(Items from a dataset)
════════

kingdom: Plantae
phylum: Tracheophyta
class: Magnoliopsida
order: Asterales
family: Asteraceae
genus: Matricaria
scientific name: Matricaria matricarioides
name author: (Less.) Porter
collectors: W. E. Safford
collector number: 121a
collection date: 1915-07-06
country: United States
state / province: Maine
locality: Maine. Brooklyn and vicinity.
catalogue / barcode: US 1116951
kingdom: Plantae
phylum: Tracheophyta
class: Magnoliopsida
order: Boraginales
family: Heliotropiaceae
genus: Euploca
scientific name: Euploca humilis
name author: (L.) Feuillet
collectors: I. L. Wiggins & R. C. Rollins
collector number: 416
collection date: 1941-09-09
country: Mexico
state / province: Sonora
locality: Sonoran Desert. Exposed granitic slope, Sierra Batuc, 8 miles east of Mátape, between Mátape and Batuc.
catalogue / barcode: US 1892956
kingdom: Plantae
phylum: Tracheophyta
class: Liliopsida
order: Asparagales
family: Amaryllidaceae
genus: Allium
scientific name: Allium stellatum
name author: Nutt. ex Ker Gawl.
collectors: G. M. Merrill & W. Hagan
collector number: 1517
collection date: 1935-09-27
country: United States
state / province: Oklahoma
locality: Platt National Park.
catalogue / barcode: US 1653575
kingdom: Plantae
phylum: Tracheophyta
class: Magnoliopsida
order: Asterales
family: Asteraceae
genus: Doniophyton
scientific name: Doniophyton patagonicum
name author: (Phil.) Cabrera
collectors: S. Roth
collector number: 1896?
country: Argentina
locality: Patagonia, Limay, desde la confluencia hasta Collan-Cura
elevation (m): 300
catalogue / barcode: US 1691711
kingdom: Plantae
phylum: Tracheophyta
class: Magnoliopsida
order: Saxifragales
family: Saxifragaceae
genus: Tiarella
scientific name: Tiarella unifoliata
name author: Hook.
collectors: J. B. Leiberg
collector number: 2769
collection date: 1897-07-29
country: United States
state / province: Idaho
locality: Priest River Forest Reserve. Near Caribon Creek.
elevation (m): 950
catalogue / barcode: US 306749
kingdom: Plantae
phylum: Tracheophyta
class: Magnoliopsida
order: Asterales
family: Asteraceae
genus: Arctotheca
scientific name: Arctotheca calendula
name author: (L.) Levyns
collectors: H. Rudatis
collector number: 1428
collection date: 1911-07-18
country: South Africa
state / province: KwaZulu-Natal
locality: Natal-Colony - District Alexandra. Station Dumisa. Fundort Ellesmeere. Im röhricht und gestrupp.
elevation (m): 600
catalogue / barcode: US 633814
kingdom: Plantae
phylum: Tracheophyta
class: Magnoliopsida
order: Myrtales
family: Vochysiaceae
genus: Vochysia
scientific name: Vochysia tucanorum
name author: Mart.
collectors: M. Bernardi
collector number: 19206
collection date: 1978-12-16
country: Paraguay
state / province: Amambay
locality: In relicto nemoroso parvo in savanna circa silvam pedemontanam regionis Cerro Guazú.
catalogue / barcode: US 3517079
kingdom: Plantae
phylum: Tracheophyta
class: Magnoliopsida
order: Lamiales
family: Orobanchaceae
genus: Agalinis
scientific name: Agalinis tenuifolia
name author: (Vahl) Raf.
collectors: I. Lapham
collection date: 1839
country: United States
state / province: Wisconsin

════════

STATED GOAL:
Duplicate the records word for word from their first line up to and including the line that contains "collectors: I. L. Wiggins & R. C. Rollins".

ANSWER TO THIS PROBLEM:
kingdom: Plantae
phylum: Tracheophyta
class: Magnoliopsida
order: Asterales
family: Asteraceae
genus: Matricaria
scientific name: Matricaria matricarioides
name author: (Less.) Porter
collectors: W. E. Safford
collector number: 121a
collection date: 1915-07-06
country: United States
state / province: Maine
locality: Maine. Brooklyn and vicinity.
catalogue / barcode: US 1116951
kingdom: Plantae
phylum: Tracheophyta
class: Magnoliopsida
order: Boraginales
family: Heliotropiaceae
genus: Euploca
scientific name: Euploca humilis
name author: (L.) Feuillet
collectors: I. L. Wiggins & R. C. Rollins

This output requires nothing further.